This spring Malibu is reading the original Frederick Kohner novella Gidget, inspired by the surfing subculture his daughter Kathy joined at the beach there one summer in the fifties. The book made Malibu beach famous, spawned a movie starring Sandra Dee, a TV show starring Sally Field and just about every reference in the world to girls named Gidget, and it's rightly this month's "One City, One Book" selection there. Author Deanne Stillman has written persuasively before about Gidget's cultural influence, and she makes a further case on today's Times op-ed page, taking off from Kohner's roots as a Jewish emigre who escaped the Nazis by coming to Hollywood.
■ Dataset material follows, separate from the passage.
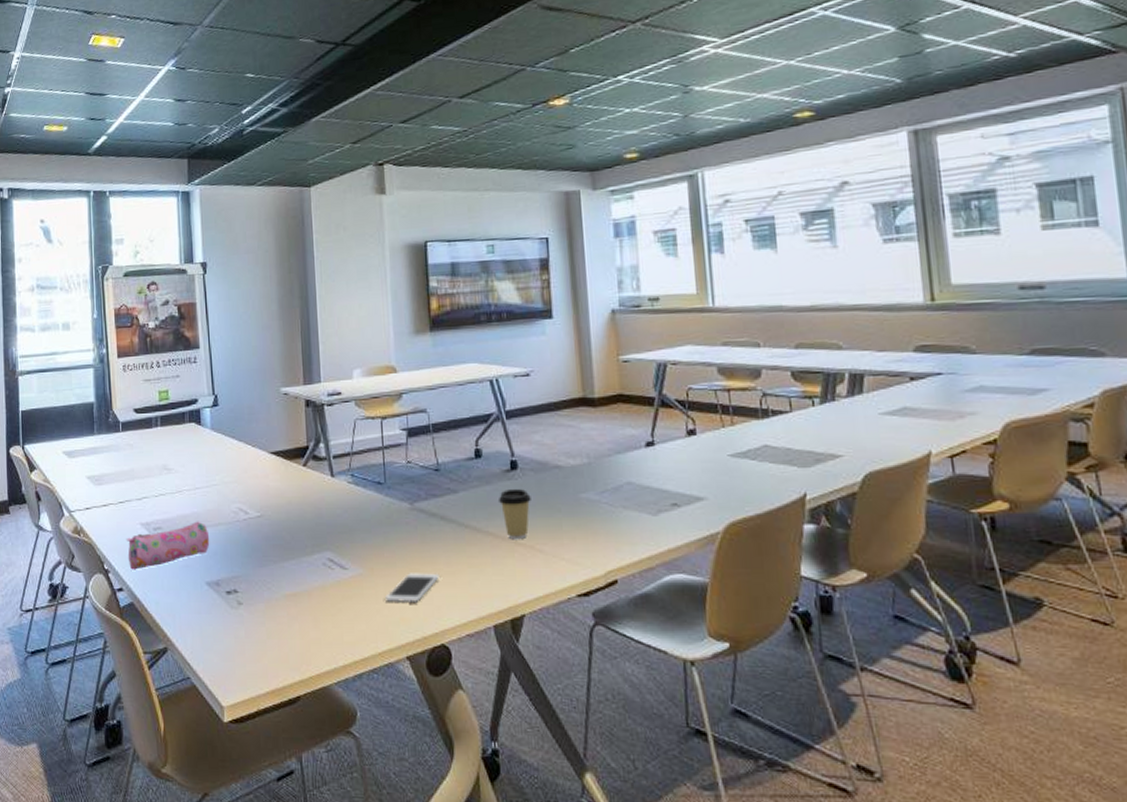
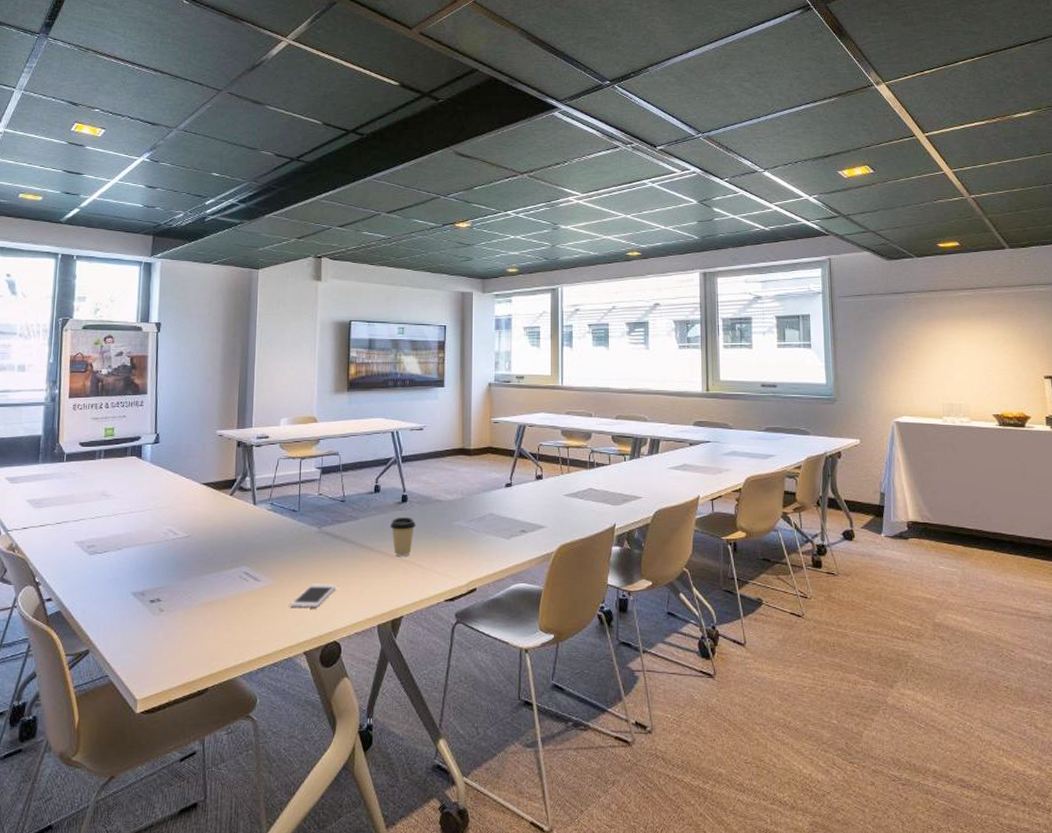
pencil case: present [126,521,210,570] -> none [59,540,140,583]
Published in 1957, "Gidget" was a huge hit. It was compared to "Catcher in the Rye" and was described by this paper as "midsummer madness about beach bums, surfboards, Malibu."But it also was about so much more: Gidget and those who surfed Malibu in the '50s were the rebels of their time, fleeing the world of clock-punchers and landlocked squares. Following the ancient surf-riding Hawaiians, these pioneers stoked the wave that swept the planet, luring millions to the edge of California, where they walked on water by standing on a board.
Some say it was Hollywood that lured emigres from afar. I like to think it was a sea siren, whispering of freedom and endless summer. Were it not for Frederick Kohner settling near the coast, the novella that launched a thousand boards — and the secrets of Malibu — would have been lost to the ages.
Stillman wrote the introduction to the reissued version of Gidget and is now at work on Horse Latitudes: Last Stand for the Wild Horse in the American West, to be published by Houghton Mifflin in 2006.